If I may indulge myself a soapbox here about a pet incredulity of mine, I would love to know how Christians of any stripe justify harsh treatment of Jews. Are they not just as in need of the Gospel as anyone else? Of course. I really hope there's some loophole I'm missing because they're still God's chosen people, but why else would Peter have gone to preach to the Jews, while Paul went to preach to the Gentiles? Anyway, one of the displays in the museum described how Christianity in antiquity started blaming Jews as a whole for having killed Jesus. Did these people (or their modern counterparts) not have a clue how asinine that is?? Even if the Jews as a whole were totally for killing Jesus, there are two gigantic holes in that logic. #1: It can't be because they're Jews, because Jesus Himself was a Jew. So were all His disciples. That seems like a REALLY obvious point to me. #2: If you have the slightest doubts that anyone could kill the Son of God unless the Son of God specifically planned to be killed, read John 10:18. Obviously a lot of Christians haven't.
The museum is set up in such a way that you cannot just rush through it; you have to go from room to room to exit... there is no straight path through. And in each massive room are combinations of video interviews of survivors playing in a loop, archival footage from the camps, and hundreds upon hundreds of personal effects of the people who perished there. Several Jewish groups, having heard that it was possible to buy freedom from the Nazis, even arranged to buy the freedom of several of their friends and relatives... only to find out that it was yet another deception of the SS.
As you exit the museum itself, the trail takes you to the memorial for children... in honor of over 1 million children who were murdered by the Nazis. There is a memorial of columns, incompletely built, and a massive room that is quite disorienting... seemingly thousands of candles (it's hard to tell for sure) behind tinted glass and mirrors. No other light. The entire time you are walking through, a voice is slowly reading the name, age, and country of a child, one after another. If they really recorded the recitation of 1.2 million names, I suppose it's impossible to hear the tiniest fraction of the true number... but I'm glad they did it. Even if the vast majority of those children did not achieve the fame of the likes of Anne Frank, they each had a story, and a life.
There was a huge group of young people in the Israeli Army, a lot of them kids from the U.S. who moved here to join up, at the Holocaust Museum... it is apparently part of their training for military service.
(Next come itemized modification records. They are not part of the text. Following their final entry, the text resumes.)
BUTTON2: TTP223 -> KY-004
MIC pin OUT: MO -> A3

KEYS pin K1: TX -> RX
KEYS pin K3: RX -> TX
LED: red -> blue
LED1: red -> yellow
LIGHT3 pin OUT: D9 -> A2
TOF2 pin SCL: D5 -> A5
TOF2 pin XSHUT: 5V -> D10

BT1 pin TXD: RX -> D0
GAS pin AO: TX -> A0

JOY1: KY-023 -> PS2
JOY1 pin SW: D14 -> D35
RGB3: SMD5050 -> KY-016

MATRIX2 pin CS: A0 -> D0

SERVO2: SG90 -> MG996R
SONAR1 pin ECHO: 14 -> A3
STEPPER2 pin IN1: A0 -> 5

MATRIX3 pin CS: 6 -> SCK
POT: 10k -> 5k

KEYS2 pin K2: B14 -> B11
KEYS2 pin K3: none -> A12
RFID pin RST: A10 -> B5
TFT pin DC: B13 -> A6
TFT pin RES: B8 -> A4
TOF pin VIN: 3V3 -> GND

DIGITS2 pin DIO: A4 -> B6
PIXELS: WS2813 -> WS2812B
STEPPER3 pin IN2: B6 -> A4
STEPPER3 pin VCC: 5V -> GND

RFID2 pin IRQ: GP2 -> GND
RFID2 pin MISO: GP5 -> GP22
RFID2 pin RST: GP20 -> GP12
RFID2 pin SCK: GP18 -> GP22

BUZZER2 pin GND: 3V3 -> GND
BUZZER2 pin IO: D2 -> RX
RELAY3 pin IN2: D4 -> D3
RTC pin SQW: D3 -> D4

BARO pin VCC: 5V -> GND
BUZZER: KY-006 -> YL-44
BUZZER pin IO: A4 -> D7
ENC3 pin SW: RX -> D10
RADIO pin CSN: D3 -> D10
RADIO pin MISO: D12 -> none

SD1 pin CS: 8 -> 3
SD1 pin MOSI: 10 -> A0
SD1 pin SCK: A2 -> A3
I can't imagine a more effective display of the danger of complacency, and I imagine that's the intent.
I probably do not need (and definitely have no wish) to chronicle all that I saw there. The movie The Pianist horrified me... I have never even seen Schindler's List, nor do I ever intend to, so this was definitely over the top as far as I'm concerned. But then, I suppose that is the intent. If the compilation they have worked so hard to create there helps prevent another such Holocaust from ever happening because people buy into the lies of the likes of Ahmadinejad who love to claim it never happened (or at least on the scale it did), it will have been worth their efforts.
I think that's enough for now. I'm exhausted inside and out, and I know that's probably a lot to read. Thanks for reading.